Lavoro richiesto: Riscrivi il passo dell'estratto da "E così vediamo" fino a "o Dormitio Verginis." compreso, aggiornandolo con "vaso di Eufronio" al posto di "Cratere di Eufronio".

Estratto del documento:
Nella Parabola del povero Lazzaro e del ricco Epulone è Gesù stesso che
gli attribuisce questa funzione: “Il mendicante morì e fu portato dagli
Angeli nel seno di Abramo” (Lc. 16, 22). E ancora, esattamente come
fanno i gemelli col corpo di Sarpedonte, nella lettura apocalittica
giudaico-cristiana dei primi secoli si parla di angeli psycopomnes che
coprono il corpo «con lini preziosi e lo ungono con olio fragrante, poi
lo mettono in una grotta rocciosa, dentro una fossa scavata e costruita
per lui. Ivi resterà fino alla resurrezione finale».
Il «Compianto»
E così vediamo che, nel canto dell’Iliade come nella sua raffigurazione
sul Cratere di Eufronio, i due gemelli depongono Sarpedonte traendolo
dal campo di battaglia per depositarlo nel suo sacello in Lidia. Il
gesto è dunque l’archetipo di ogni deposizione dell’eroe e, nel corso
dei secoli, verrà ripetuto innumerevoli volte attingendo proprio da
questo schema e con gli stessi personaggi simbolici: il Sonno e la
Morte. Saranno, infatti, gli stessi personaggi, seppur adattati alla
nuova narrazione religiosa, che ricompariranno sia nella cosiddetta
figura del «Compianto», cioè nella deposizione del Cristo Morto sulla
croce e nella sua traslazione verso il sepolcro, sia in quella che è la
sua controparte femminile, cioè la Koimesis o Dormitio Verginis.

(Voci di dati memorizzate)
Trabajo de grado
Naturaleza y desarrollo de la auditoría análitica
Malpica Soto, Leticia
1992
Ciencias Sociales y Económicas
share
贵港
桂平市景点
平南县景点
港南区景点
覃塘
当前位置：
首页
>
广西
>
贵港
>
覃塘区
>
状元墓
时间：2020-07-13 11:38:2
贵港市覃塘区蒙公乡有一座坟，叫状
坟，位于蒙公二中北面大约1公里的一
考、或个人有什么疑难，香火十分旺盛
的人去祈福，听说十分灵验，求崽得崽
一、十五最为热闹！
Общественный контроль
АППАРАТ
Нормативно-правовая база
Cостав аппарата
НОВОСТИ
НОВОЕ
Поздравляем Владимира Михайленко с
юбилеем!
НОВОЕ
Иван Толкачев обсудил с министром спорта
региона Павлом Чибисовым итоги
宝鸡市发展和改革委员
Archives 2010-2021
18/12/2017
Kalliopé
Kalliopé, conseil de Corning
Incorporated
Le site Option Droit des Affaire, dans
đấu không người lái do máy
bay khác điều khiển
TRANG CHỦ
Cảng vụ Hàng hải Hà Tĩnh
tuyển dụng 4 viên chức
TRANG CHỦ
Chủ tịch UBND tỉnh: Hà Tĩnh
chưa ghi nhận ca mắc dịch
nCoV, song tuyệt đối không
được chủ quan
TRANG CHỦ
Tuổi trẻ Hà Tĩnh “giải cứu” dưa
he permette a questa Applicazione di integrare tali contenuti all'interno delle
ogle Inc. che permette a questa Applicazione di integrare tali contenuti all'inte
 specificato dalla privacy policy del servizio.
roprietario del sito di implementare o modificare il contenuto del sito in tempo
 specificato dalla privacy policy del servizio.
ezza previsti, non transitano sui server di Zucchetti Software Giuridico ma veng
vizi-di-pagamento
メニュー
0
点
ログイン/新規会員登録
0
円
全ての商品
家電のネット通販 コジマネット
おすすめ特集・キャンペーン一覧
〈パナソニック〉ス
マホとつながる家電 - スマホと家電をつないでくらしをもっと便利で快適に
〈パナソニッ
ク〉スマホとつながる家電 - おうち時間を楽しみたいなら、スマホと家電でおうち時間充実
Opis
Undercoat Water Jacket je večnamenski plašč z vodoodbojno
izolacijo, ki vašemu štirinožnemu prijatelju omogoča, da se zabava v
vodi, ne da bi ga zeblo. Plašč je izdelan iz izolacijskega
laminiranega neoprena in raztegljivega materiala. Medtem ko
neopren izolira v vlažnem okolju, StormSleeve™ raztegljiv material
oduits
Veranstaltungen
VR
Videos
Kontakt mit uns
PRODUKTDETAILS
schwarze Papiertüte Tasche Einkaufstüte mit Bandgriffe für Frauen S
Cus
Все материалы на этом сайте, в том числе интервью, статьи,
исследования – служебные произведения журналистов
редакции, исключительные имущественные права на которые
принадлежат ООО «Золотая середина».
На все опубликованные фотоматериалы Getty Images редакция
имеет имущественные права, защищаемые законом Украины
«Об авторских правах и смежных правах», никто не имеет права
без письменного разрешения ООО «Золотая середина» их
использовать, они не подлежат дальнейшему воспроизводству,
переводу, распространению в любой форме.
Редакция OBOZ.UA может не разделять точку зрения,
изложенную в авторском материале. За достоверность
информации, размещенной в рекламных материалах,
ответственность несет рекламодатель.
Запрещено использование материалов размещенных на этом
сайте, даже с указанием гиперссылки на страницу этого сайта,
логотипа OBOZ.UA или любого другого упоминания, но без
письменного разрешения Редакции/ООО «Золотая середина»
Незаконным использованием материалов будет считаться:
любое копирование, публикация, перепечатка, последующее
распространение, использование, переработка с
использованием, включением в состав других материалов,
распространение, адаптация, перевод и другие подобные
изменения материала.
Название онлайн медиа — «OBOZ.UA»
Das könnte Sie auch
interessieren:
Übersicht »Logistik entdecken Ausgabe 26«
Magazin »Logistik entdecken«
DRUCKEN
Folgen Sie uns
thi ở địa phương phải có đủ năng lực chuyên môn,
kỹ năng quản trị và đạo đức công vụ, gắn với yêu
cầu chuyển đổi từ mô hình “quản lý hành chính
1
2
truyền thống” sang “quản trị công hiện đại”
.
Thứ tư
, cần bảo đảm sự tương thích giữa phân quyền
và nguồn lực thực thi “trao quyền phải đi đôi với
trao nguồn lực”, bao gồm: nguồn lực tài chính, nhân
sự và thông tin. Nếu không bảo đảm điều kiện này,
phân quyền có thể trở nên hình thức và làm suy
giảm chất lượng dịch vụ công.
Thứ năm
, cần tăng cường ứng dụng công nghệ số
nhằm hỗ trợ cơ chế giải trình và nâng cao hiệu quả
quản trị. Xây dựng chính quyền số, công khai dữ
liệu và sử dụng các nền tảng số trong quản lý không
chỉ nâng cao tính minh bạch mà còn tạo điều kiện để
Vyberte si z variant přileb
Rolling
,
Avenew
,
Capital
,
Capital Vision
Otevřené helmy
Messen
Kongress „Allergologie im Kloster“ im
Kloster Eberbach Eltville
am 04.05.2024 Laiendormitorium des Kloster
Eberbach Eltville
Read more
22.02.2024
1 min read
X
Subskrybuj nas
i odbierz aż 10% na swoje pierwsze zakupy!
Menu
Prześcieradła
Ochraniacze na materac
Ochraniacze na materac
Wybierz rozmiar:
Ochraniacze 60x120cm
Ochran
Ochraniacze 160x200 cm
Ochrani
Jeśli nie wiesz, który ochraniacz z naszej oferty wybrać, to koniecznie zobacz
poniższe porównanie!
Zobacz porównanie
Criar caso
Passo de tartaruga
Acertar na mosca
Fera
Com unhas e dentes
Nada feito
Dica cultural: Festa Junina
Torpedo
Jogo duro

Risposta al compito:
E così vediamo che, nel canto dell’Iliade come nella sua raffigurazione
sul vaso di Eufronio, i due gemelli depongono Sarpedonte traendolo
dal campo di battaglia per depositarlo nel suo sacello in Lidia. Il
gesto è dunque l’archetipo di ogni deposizione dell’eroe e, nel corso
dei secoli, verrà ripetuto innumerevoli volte attingendo proprio da
questo schema e con gli stessi personaggi simbolici: il Sonno e la
Morte. Saranno, infatti, gli stessi personaggi, seppur adattati alla
nuova narrazione religiosa, che ricompariranno sia nella cosiddetta
figura del «Compianto», cioè nella deposizione del Cristo Morto sulla
croce e nella sua traslazione verso il sepolcro, sia in quella che è la
sua controparte femminile, cioè la Koimesis o Dormitio Verginis.